Current Anthropology
- Discipline: Anthropology
- Language: English
- Edited by: Caroline Schuster Catherine J. Frieman

Publication details
- History: 1959–present
- Publisher: University of Chicago Press for the Wenner-Gren Foundation for Anthropological Research (USA)
- Frequency: Bimonthly
- Open access: Hybrid
- Impact factor: 3.226 (2021)

Standard abbreviations
- ISO 4: Curr. Anthropol.

Indexing
- ISSN: 0011-3204 (print) 1537-5382 (web)

Links
- Journal homepage; Online archive;

= Current Anthropology =

Academic journal on anthropology

Current Anthropology is a peer-reviewed anthropology academic journal published by the University of Chicago Press for the Wenner-Gren Foundation for Anthropological Research. Founded in 1959 by the anthropologist Sol Tax (1907-1995). Current Anthropology is one of very few journals that publishes research across all sub-disciplines of anthropology, encompassing the full range of anthropological scholarship on human cultures and on human and other primate species. Communicating across the subfields, the journal features papers in a wide variety of areas, including social, cultural, physical and linguistic anthropology as well as ethnology, ethnohistory, archaeology, prehistory and folklore. Laurence Ralph (Princeton University) replaced Mark Aldenderfer (University of California, Merced) as the editor-in-chief of the journal on January 1, 2019.

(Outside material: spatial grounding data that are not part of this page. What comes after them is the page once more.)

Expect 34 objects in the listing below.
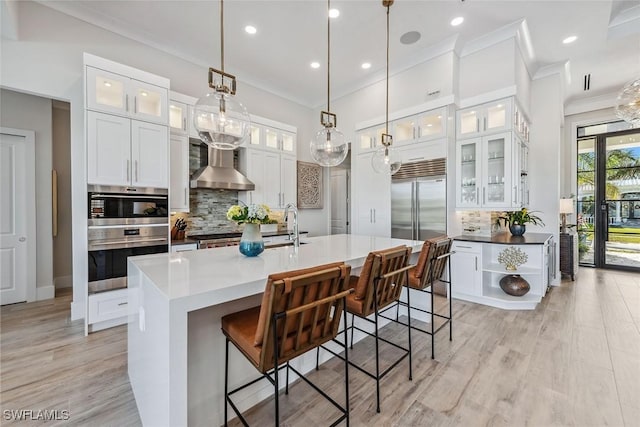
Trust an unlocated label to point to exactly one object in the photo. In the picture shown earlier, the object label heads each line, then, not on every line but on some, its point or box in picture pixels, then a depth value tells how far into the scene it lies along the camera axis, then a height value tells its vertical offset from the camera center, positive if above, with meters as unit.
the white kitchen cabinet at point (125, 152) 2.96 +0.72
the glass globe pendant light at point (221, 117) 2.01 +0.74
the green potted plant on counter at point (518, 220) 4.22 -0.15
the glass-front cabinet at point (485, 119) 3.77 +1.36
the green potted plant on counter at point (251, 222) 2.05 -0.08
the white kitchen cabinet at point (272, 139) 4.79 +1.37
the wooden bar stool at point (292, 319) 1.20 -0.53
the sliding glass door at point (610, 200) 5.51 +0.23
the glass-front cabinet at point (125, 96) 2.96 +1.37
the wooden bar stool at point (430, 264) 2.34 -0.48
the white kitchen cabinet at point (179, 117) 3.86 +1.37
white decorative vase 2.11 -0.23
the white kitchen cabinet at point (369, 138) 4.84 +1.36
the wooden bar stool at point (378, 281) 1.77 -0.49
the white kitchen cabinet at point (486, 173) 3.84 +0.57
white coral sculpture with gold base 3.59 -0.63
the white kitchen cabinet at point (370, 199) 4.78 +0.22
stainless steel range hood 4.00 +0.60
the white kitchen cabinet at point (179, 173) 3.81 +0.56
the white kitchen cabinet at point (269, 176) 4.72 +0.66
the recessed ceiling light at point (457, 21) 3.53 +2.53
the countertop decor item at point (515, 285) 3.57 -1.00
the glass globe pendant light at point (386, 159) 3.30 +0.66
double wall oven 2.99 -0.19
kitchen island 1.19 -0.62
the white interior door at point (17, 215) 3.60 -0.03
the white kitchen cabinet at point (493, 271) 3.60 -0.83
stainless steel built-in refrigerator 4.09 +0.16
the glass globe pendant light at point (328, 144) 2.73 +0.69
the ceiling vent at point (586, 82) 5.02 +2.49
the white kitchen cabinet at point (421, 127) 4.07 +1.36
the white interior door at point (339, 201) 6.49 +0.25
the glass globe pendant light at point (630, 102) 2.43 +1.00
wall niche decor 5.91 +0.59
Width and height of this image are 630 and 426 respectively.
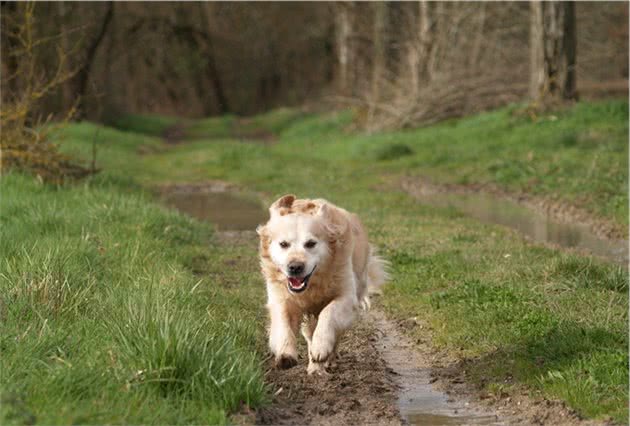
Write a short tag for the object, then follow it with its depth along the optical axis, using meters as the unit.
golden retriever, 11.28
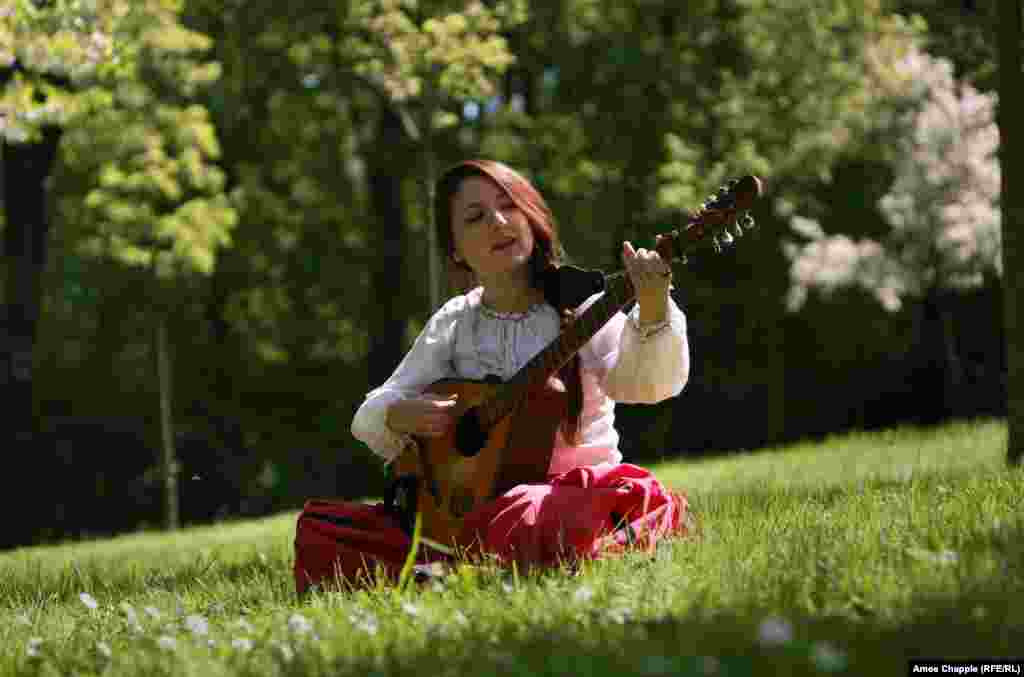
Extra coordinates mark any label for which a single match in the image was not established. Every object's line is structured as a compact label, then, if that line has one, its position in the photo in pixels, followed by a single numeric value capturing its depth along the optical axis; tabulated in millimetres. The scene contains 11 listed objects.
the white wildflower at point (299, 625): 3434
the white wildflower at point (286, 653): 3217
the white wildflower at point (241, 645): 3391
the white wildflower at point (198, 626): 3666
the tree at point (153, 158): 12789
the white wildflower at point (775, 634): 2406
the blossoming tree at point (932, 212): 19000
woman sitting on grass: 4410
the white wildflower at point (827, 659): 2219
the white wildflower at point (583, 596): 3398
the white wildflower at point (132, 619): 4020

According to the Journal Citation Reports, the journal has a 2021 impact factor of 3.226, ranking it 10th out of 93 journals in the category "Anthropology".

Current Applications is an open-access section of Current Anthropology that presents research bridging academic and applied anthropology. Recent Current Applications papers have addressed wind energy and the New Jersey shore, African asylum-seekers, and the popular television show Bones.